Martin Luther hat eine Vorstellung von der Einheit der Kirche entwickelt, die in diesem Punkte auch heute nicht überholt ist. Er sagt: „Wenn die Einheit der Kirche zu glauben ist, wenn sie ein Geschenk Gottes ist, dann ist diese Einheit immer schon da.“ Die Einheit wird konstituiert durch Christus selbst. Dort, wo Christus als das eigene Heil erkannt wird, wo er der Mittelpunkt des Lebens ist, wo die Menschen sich in seinem Namen versammeln und aus seinem Geist heraus handeln, da ist die Einheit der Kirche schon vorgegeben.

Einheit ist auch notwendig, damit Gottes befreiende Gnade angemessen verkündet wird. Welchen Beitrag könnten die Christen insgesamt vom Evangelium her für unsere Zeit leisten? Ein Zusammenleben von Menschen aus unterschiedlichen Schichten, unterschiedlichen Kulturen, unterschiedlichen Völkern und Rassen; ein Zusammenleben in geschwisterlichem Frieden, könnte ein Zeichen für die bleibende Nähe Gottes sein.

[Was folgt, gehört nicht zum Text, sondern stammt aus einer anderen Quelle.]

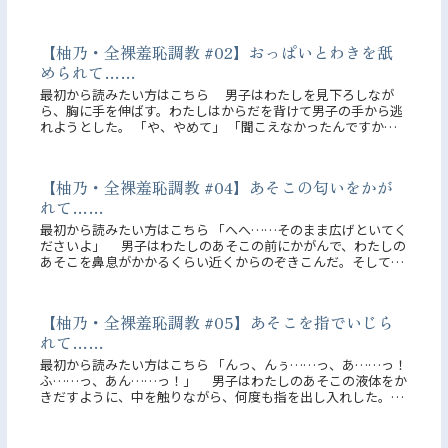
していると知り、彼女は放課後、クラスの男子を空き教室に呼
び出す。「自分...
【柚乃・全裸羞恥調教 #02】おっぱいとわきを舐
められて……
最初から読みたい方はこちら 男子はわたしを見下ろしなが
ら、胸に手を伸ばす。わたしはからだを背けて男子の手から逃
れようとした。 「や、やめて」 「聞こえなかったんですか？
動くな」 乱暴な口調で言われ、抵抗できなくなってしまう。
男子はわた...
【柚乃・全裸羞恥調教 #04】あそこの匂いをかが
れて……
最初から読みたい方はこちら 「へへ……そのまま広げといてく
ださいよ」 男子はわたしのあそこの前にかがんで、わたしの
あそこを鼻息がかかるくらい近くからのぞきこんだ。そして、
そこですんすんと鼻を鳴らした。 「いくら紗倉先輩でも、こっ
ちは結構匂...
【柚乃・全裸羞恥調教 #05】あそこを指でいじら
れて……
最初から読みたい方はこちら 「んっ、んぅ……っ、あ……っ！
ふ……っ、あん……っ！」 男子はわたしのあそこの液体をか
きだすように、中を触りながら、何度も指を出し入れした。入
り口や中の壁に男子の指がこすれると、口から声が漏れ出して
しまう。男...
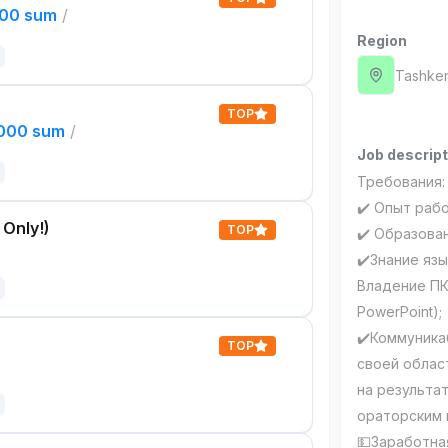
000 sum
/
Region
Tashken
TOP
,000 sum
/
Job descript
Требования:
✔️ Опыт раб
 Only!)
TOP
✔️ Образова
✔️Знание язы
Владение ПК 
PowerPoint);
✔️Коммуника
TOP
своей облас
на результат
ораторским 
💵Заработна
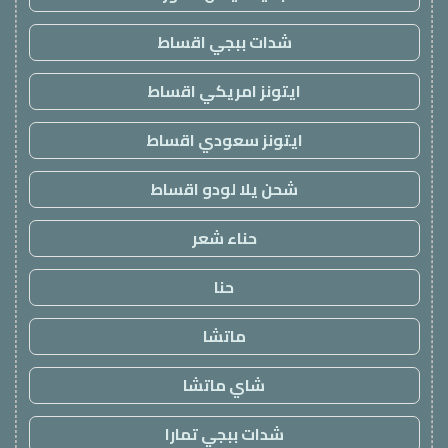
شدات ببجي اقساط
ايتونز امريكي اقساط
ايتونز سعودي اقساط
شحن يلا لودو اقساط
حناء شعر
حنا
ماتشا
شاي ماتشا
شدات ببجي تمارا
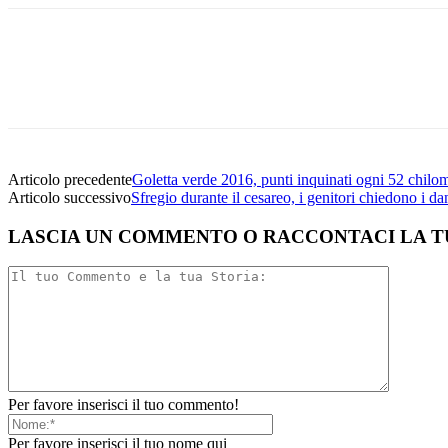
Facebook
Twitter
Linkedin
Email
Articolo precedente
Goletta verde 2016, punti inquinati ogni 52 chilom
Articolo successivo
Sfregio durante il cesareo, i genitori chiedono i da
LASCIA UN COMMENTO O RACCONTACI LA T
Per favore inserisci il tuo commento!
Per favore inserisci il tuo nome qui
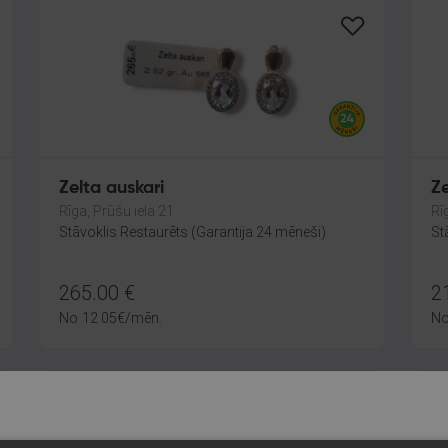
Zelta auskari
Ze
Rīga, Prūšu iela 21
Rī
Stāvoklis Restaurēts (Garantija 24 mēneši)
St
265.00
€
2
No
12.05
€
/mēn.
N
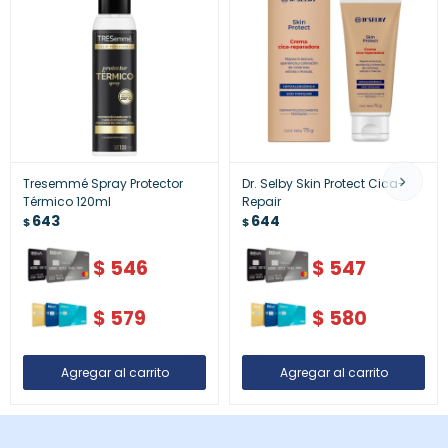
Tresemmé Spray Protector
Dr. Selby Skin Protect Cica-
Térmico 120ml
Repair
643
644
$
$
$
546
$
547
$
579
$
580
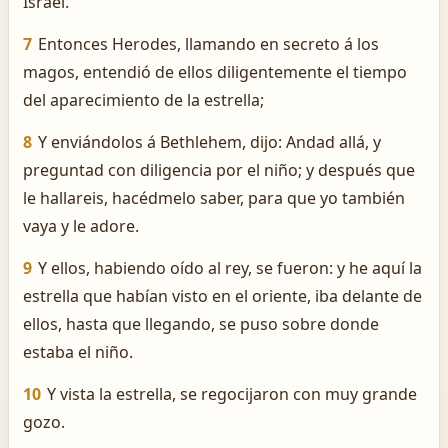
Israel.
7
Entonces Herodes, llamando en secreto á los
magos, entendió de ellos diligentemente el tiempo
del aparecimiento de la estrella;
8
Y enviándolos á Bethlehem, dijo: Andad allá, y
preguntad con diligencia por el niño; y después que
le hallareis, hacédmelo saber, para que yo también
vaya y le adore.
9
Y ellos, habiendo oído al rey, se fueron: y he aquí la
estrella que habían visto en el oriente, iba delante de
ellos, hasta que llegando, se puso sobre donde
estaba el niño.
10
Y vista la estrella, se regocijaron con muy grande
gozo.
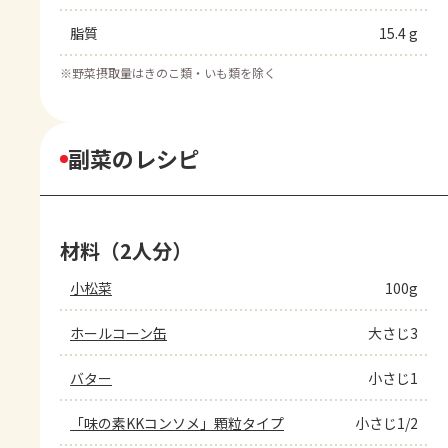
脂質
15.4 g
※
野菜摂取量はきのこ類・いも類を除く
副菜のレシピ
材料（2人分）
小松菜
100g
ホールコーン缶
大さじ3
バター
小さじ1
「味の素KKコンソメ」顆粒タイプ
小さじ1/2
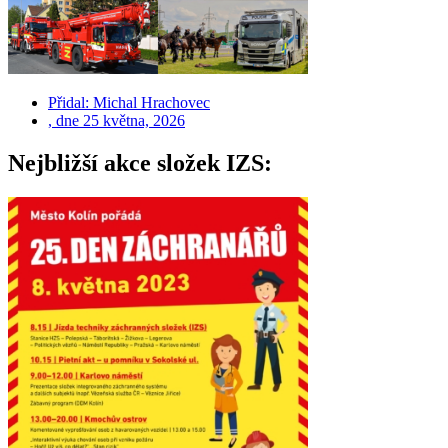
Přidal:
Michal Hrachovec
, dne
25 května, 2026
Nejbližší akce složek IZS:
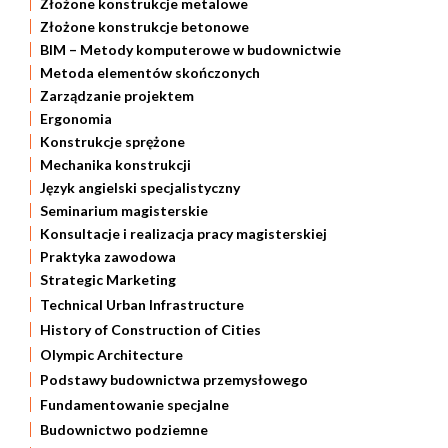
Złożone konstrukcje metalowe
Złożone konstrukcje betonowe
BIM – Metody komputerowe w budownictwie
Metoda elementów skończonych
Zarządzanie projektem
Ergonomia
Konstrukcje sprężone
Mechanika konstrukcji
Język angielski specjalistyczny
Seminarium magisterskie
Konsultacje i realizacja pracy magisterskiej
Praktyka zawodowa
Strategic Marketing
Technical Urban Infrastructure
History of Construction of Cities
Olympic Architecture
Podstawy budownictwa przemysłowego
Fundamentowanie specjalne
Budownictwo podziemne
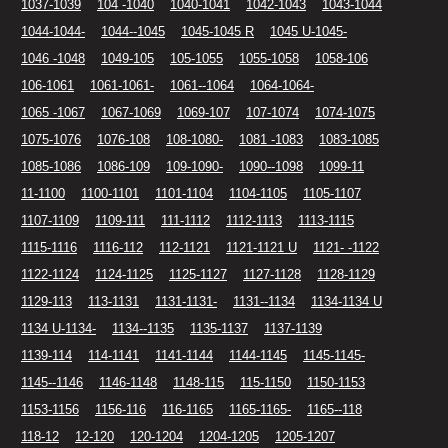
1037-1039
104 -1040
1040-1041
1042-1043
1043-1044
1044-1044-
1044--1045
1045-1045 R
1045 U-1045-
1046 -1048
1049-105
105-1055
1055-1058
1058-106
106-1061
1061-1061-
1061--1064
1064-1064-
1065 -1067
1067-1069
1069-107
107-1074
1074-1075
1075-1076
1076-108
108-1080-
1081 -1083
1083-1085
1085-1086
1086-109
109-1090-
1090--1098
1099-11
11-1100
1100-1101
1101-1104
1104-1105
1105-1107
1107-1109
1109-111
111-1112
1112-1113
1113-1115
1115-1116
1116-112
112-1121
1121-1121 U
1121- -1122
1122-1124
1124-1125
1125-1127
1127-1128
1128-1129
1129-113
113-1131
1131-1131-
1131--1134
1134-1134 U
1134 U-1134-
1134--1135
1135-1137
1137-1139
1139-114
114-1141
1141-1144
1144-1145
1145-1145-
1145--1146
1146-1148
1148-115
115-1150
1150-1153
1153-1156
1156-116
116-1165
1165-1165-
1165--118
118-12
12-120
120-1204
1204-1205
1205-1207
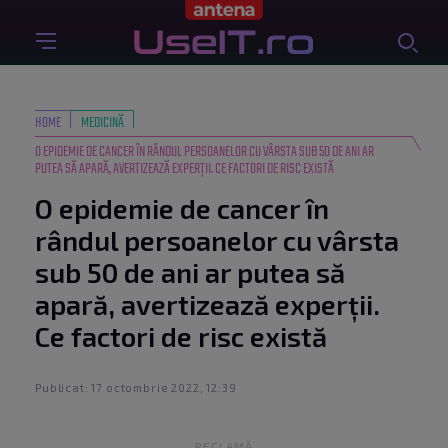
HOME
MEDICINĂ
O EPIDEMIE DE CANCER ÎN RÂNDUL PERSOANELOR CU VÂRSTA SUB 50 DE ANI AR
PUTEA SĂ APARĂ, AVERTIZEAZĂ EXPERȚII. CE FACTORI DE RISC EXISTĂ
O epidemie de cancer în
rândul persoanelor cu vârsta
sub 50 de ani ar putea să
apară, avertizează experții.
Ce factori de risc există
Publicat: 17 octombrie 2022, 12:39
RECLAMĂ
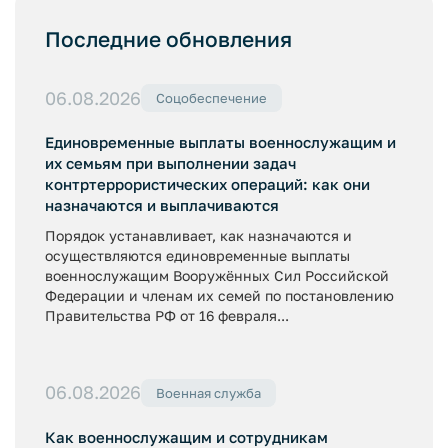
Последние обновления
06.08.2026
Соцобеспечение
Единовременные выплаты военнослужащим и
их семьям при выполнении задач
контртеррористических операций: как они
назначаются и выплачиваются
Порядок устанавливает, как назначаются и
осуществляются единовременные выплаты
военнослужащим Вооружённых Сил Российской
Федерации и членам их семей по постановлению
Правительства РФ от 16 февраля...
06.08.2026
Военная служба
Как военнослужащим и сотрудникам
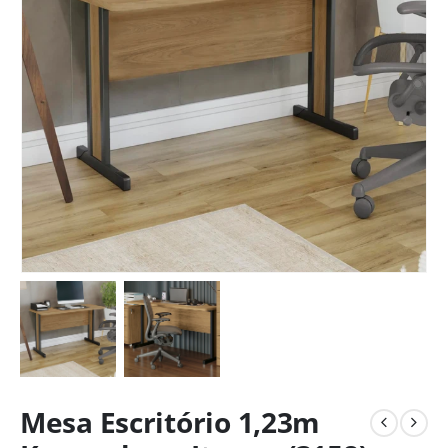
Mesa Escritório 1,23m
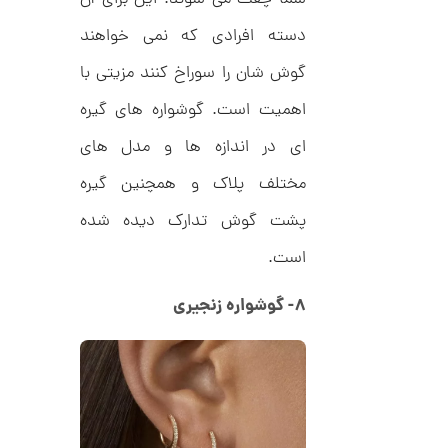
شما چفت می شوند. این برای آن
د
0
C
دسته افرادی که نمی خواهند
0
R
8
ت
گوش شان را سوراخ کنند مزیتی با
9
6
و
اهمیت است. گوشواره های گیره
م
ای در اندازه ها و مدل های
ا
ن
مختلف پلاک و همچنین گیره
پشت گوش تدارک دیده شده
است.
ا
ن
گ
۸- گوشواره زنجیری
ش
ت
3
ر
0
ط
ل
,
ا
1
ط
ر
0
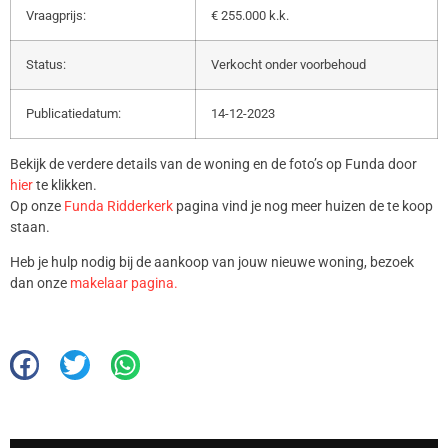
Vraagprijs:
€ 255.000 k.k.
Status:
Verkocht onder voorbehoud
Publicatiedatum:
14-12-2023
Bekijk de verdere details van de woning en de foto’s op Funda door
hier
te klikken.
Op onze
Funda Ridderkerk
pagina vind je nog meer huizen de te koop
staan.
Heb je hulp nodig bij de aankoop van jouw nieuwe woning, bezoek
dan onze
makelaar pagina.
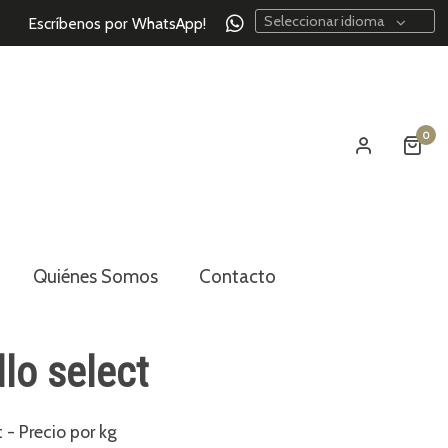
Seleccionar idioma
Escríbenos por WhatsApp!
0
Quiénes Somos
Contacto
lo select
 - Precio por kg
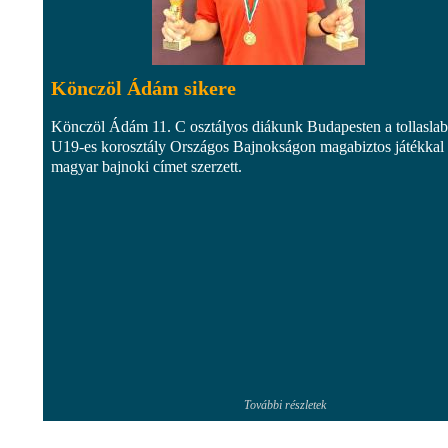
Könczöl Ádám sikere
Könczöl Ádám 11. C osztályos diákunk Budapesten a tollasla
U19-es korosztály Országos Bajnokságon magabiztos játékkal
magyar bajnoki címet szerzett.
További részletek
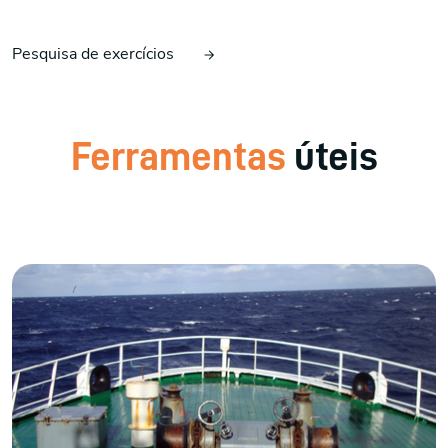
Pesquisa de exercícios
Ferramentas
úteis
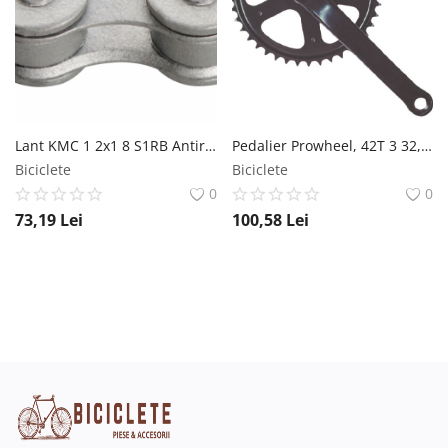
Lant KMC 1 2x1 8 S1RB Antiruginire 112L Bolt-8.6mm KMC
Pedalier Prowheel, 42T 3 32, brat 170mm, Ax Patrat RMS
Biciclete
Biciclete
0
0
73,19
Lei
100,58
Lei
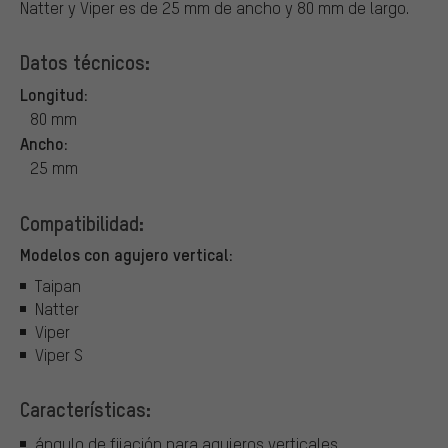
Natter y Viper es de 25 mm de ancho y 80 mm de largo.
Datos técnicos:
Longitud:
80 mm
Ancho:
25 mm
Compatibilidad:
Modelos con agujero vertical:
Taipan
Natter
Viper
Viper S
Características:
ángulo de fijación para agujeros verticales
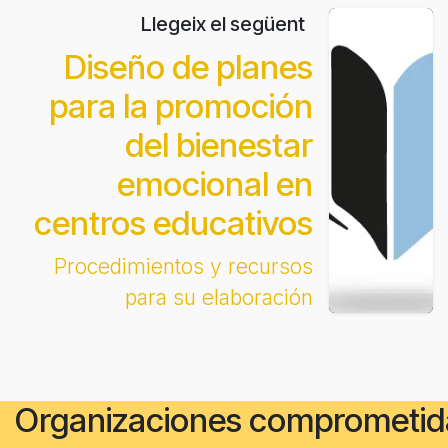
Llegeix el següent
Diseño de planes
para la promoción
del bienestar
emocional en
centros educativos
Procedimientos y recursos
para su elaboración
Organizaciones comprometid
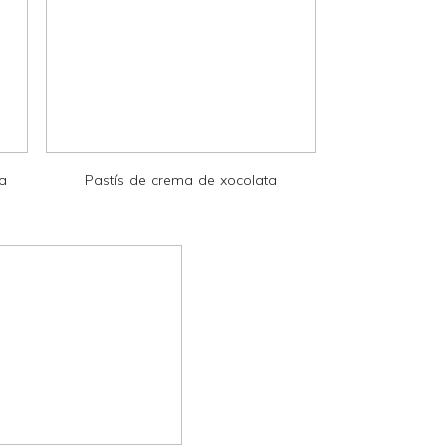
la
Pastís de crema de xocolata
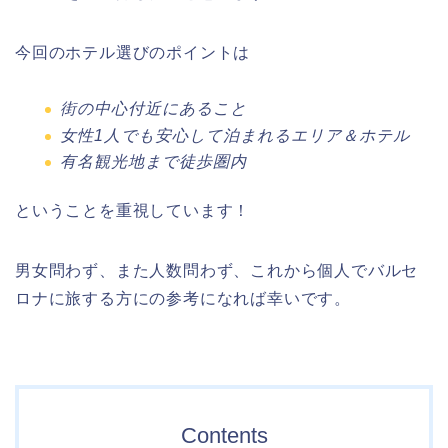
今回のホテル選びのポイントは
街の中心付近にあること
女性1人でも安心して泊まれるエリア＆ホテル
有名観光地まで徒歩圏内
ということを重視しています！
男女問わず、また人数問わず、これから個人でバルセ
ロナに旅する方にの参考になれば幸いです。
Contents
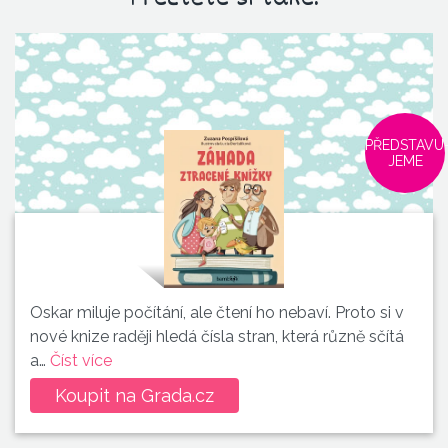
PŘEDSTAVU
JEME
Oskar miluje počítání, ale čtení ho nebaví. Proto si v
nové knize raději hledá čísla stran, která různě sčítá
a…
Číst více
Koupit na Grada.cz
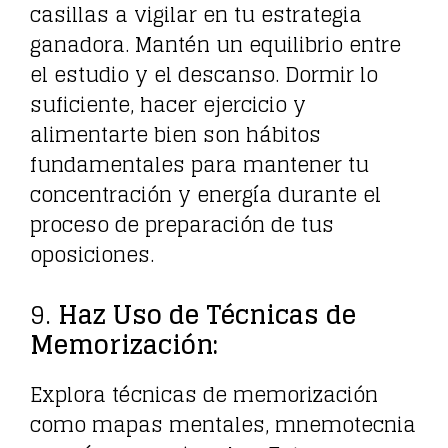
casillas a vigilar en tu estrategia
ganadora. Mantén un equilibrio entre
el estudio y el descanso. Dormir lo
suficiente, hacer ejercicio y
alimentarte bien son hábitos
fundamentales para mantener tu
concentración y energía durante el
proceso de preparación de tus
oposiciones.
9.
Haz Uso de Técnicas de
Memorización:
Explora técnicas de memorización
como mapas mentales, mnemotecnia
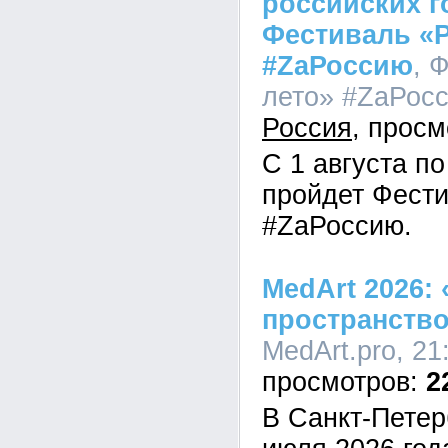
российских г
Фестиваль «Р
#ZaРоссию
, 
лето» #ZaРосс
Россия
С 1 августа по
пройдет Фести
#ZaРоссию.
MedArt 2026:
пространств
MedArt.pro, 21
2
В Санкт-Петер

Befreiung von politischer und sozialer Unterdrückung, von ideologischer Abhängigkeit, vor allem von tiefen inneren Ängsten durch den Glauben an Christus, könnte der Beitrag der christlichen Kirche für die Menschen unserer Zeit sein.

Selbst befreit durch Gottes gnädiges Wort, sind wir aufgerufen, Zeichen der Freiheit und des Friedens für andere zu sein.